This article aims to show examples on how to work around YANG models and telemetry collector limitations. It shows an example on how to provides a complete dashboard for monitoring QOS interface statistics.

dashboard_main_view.png

Telemetry Stack

Components

A simple telemetry stack is composed of three main elements:

  • Collector: It receives, processes and exports telemetry data from various sources
  • Database: It stores data. The most suitable databases are Time Series DataBase (TSDB). Indeed, they are specifically built for handling metrics that are time-stamped.
  • Visualization tool: It queries the database to display data. It allows to create graphs and others charts for data visualization. Those charts can often be gathered in dashboards.
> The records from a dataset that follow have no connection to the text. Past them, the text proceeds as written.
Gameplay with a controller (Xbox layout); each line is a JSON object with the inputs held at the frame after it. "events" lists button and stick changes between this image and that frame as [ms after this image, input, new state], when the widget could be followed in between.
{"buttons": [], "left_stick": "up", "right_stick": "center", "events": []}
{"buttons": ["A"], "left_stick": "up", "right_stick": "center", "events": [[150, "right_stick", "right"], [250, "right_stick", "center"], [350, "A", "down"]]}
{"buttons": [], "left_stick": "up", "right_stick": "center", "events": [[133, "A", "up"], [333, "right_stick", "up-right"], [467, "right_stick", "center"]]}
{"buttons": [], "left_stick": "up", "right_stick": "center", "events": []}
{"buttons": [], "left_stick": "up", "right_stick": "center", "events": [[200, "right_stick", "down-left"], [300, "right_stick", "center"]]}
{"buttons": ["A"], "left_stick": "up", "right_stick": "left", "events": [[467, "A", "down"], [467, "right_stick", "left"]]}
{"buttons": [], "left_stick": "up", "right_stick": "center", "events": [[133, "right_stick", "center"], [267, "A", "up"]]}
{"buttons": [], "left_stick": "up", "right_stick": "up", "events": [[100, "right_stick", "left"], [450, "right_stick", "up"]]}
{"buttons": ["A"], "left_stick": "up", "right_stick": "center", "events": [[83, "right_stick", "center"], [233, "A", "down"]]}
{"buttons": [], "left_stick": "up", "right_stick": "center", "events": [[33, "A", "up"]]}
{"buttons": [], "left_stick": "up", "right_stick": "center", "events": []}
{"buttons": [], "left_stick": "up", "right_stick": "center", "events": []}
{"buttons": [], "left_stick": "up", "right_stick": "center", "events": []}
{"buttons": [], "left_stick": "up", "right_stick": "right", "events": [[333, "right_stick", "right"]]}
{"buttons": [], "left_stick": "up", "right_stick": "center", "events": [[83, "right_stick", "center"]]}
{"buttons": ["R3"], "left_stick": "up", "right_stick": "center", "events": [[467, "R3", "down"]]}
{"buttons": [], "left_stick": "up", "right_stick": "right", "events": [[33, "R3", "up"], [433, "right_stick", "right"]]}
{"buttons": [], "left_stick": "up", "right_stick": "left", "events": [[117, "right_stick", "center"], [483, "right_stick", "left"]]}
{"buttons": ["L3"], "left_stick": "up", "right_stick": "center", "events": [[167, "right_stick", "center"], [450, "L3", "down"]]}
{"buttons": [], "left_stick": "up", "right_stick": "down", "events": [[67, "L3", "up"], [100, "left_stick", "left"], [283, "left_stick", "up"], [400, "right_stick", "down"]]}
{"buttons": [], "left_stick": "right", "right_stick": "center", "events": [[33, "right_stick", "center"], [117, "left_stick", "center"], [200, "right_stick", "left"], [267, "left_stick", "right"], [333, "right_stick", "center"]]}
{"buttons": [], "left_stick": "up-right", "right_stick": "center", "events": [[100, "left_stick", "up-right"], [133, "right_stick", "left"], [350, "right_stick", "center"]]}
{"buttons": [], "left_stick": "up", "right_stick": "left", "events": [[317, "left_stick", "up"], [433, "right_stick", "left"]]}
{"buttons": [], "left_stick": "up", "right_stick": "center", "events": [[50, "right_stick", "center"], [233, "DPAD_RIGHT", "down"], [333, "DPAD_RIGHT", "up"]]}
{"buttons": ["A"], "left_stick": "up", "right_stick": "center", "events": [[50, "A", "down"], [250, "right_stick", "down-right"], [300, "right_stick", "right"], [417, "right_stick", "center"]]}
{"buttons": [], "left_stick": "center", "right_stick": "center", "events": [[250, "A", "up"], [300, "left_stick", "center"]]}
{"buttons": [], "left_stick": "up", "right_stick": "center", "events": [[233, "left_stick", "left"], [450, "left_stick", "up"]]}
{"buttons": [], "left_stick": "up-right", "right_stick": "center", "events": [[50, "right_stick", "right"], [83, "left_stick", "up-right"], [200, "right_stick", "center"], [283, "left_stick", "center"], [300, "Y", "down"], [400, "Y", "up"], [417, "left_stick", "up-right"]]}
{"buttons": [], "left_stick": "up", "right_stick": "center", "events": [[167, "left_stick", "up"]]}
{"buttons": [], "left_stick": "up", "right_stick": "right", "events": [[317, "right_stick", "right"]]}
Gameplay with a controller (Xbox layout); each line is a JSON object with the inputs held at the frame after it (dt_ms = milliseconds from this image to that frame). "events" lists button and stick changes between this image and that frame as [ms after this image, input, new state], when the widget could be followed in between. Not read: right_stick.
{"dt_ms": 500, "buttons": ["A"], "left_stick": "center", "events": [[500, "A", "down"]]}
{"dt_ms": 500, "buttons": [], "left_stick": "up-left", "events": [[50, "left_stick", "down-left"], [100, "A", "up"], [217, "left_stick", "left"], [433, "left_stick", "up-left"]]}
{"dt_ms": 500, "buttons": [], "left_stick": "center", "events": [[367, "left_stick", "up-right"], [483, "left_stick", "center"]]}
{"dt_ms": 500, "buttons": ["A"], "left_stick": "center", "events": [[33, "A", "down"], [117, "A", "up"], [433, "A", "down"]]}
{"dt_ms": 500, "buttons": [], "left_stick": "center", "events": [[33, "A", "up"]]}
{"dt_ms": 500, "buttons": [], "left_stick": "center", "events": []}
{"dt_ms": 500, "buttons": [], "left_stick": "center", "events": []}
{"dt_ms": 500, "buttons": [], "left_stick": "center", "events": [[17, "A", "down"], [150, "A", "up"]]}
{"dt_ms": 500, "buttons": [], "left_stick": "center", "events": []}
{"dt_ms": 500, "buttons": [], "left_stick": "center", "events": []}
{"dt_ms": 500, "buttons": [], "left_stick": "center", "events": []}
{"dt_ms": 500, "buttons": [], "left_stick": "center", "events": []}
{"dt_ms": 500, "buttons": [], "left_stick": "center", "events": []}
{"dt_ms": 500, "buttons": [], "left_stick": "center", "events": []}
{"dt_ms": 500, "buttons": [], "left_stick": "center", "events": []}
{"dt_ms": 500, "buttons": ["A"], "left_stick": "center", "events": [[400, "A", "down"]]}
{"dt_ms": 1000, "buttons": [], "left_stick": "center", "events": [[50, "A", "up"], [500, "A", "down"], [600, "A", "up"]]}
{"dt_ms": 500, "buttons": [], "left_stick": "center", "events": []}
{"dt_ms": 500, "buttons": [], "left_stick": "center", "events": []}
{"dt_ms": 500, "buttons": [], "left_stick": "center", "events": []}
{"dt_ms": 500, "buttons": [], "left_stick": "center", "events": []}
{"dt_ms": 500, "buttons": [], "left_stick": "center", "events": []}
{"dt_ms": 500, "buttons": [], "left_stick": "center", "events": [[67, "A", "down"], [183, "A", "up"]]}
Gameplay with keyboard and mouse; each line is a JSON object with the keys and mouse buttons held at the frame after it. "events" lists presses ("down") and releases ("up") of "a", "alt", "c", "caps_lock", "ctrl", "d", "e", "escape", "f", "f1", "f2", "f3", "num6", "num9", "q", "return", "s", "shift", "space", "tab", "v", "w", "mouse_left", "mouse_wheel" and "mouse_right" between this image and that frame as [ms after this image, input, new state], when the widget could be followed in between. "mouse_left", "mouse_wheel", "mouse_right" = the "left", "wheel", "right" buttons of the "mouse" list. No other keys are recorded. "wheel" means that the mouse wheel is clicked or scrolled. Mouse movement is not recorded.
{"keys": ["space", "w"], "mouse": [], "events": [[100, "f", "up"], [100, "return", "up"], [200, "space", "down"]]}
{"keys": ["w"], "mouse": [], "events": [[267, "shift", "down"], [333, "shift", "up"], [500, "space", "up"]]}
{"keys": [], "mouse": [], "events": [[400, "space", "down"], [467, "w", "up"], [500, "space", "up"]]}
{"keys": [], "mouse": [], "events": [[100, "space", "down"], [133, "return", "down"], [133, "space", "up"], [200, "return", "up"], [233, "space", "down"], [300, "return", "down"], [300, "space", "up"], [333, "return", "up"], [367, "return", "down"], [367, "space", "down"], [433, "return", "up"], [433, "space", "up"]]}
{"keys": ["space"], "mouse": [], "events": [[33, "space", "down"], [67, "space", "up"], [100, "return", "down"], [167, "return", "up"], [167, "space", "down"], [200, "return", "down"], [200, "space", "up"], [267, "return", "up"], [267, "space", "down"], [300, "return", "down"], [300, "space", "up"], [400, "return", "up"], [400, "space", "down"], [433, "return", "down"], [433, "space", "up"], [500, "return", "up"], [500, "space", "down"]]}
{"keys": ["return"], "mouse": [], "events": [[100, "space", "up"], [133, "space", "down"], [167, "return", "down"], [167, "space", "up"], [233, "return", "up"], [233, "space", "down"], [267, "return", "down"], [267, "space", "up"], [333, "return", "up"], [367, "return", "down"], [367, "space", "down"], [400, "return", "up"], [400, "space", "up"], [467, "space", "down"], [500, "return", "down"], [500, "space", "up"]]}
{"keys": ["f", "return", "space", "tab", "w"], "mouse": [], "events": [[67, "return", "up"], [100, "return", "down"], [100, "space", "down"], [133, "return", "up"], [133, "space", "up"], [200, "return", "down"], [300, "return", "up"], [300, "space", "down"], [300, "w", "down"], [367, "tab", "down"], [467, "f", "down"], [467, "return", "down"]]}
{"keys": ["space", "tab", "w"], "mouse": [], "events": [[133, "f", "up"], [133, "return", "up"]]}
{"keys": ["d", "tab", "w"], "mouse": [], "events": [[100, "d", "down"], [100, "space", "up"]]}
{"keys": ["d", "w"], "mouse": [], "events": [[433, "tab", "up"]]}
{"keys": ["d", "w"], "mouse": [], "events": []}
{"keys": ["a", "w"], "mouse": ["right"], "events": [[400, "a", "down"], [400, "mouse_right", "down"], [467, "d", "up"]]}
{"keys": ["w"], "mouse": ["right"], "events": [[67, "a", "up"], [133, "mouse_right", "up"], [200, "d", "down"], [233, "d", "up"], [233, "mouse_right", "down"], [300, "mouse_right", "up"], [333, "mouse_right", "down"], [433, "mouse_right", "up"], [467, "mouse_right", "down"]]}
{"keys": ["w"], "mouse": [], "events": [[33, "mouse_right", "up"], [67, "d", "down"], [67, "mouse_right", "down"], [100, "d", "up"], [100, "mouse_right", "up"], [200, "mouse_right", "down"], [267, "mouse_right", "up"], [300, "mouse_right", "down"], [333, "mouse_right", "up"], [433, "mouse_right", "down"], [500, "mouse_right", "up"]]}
An alert manager is often added in the stack to trigger alerts on specific thresholds. Many time, the alert manager is part of the visualization tool.

There are multiple options for those elements, proprietary and opensource. Below are popular opensource tools that can be used to build a telemetry stack:

  • Collectors: Telegraf, gnmic, Fluentd, Logstash
  • Database: InfluxDB, Prometheus, Elasticsearch
  • Visualization: InfluxDB, Grafana, Kibana

The previously known TICK stack (Telegraf - InfluxDB - Chronograf - Kapacitor) is now integrated into InfluxDB. Since version 2.x, Chronograf (visualization) and Kapacitor (alerts) are integrated into InfluxDB, only Telegraf remains a separate component. Therefore, with only Telegraf and InfluxDB you can have a working telemetry stack.

TIG Stack

The TIG stack (Telegraf - InfluxDB - Grafana) is a popular opensource telemetry stack that can be used to gather telemetry data from several network platforms including Cisco devices like IOS XR routers. All example will be based on this stack with InfluxDB (version 2.x).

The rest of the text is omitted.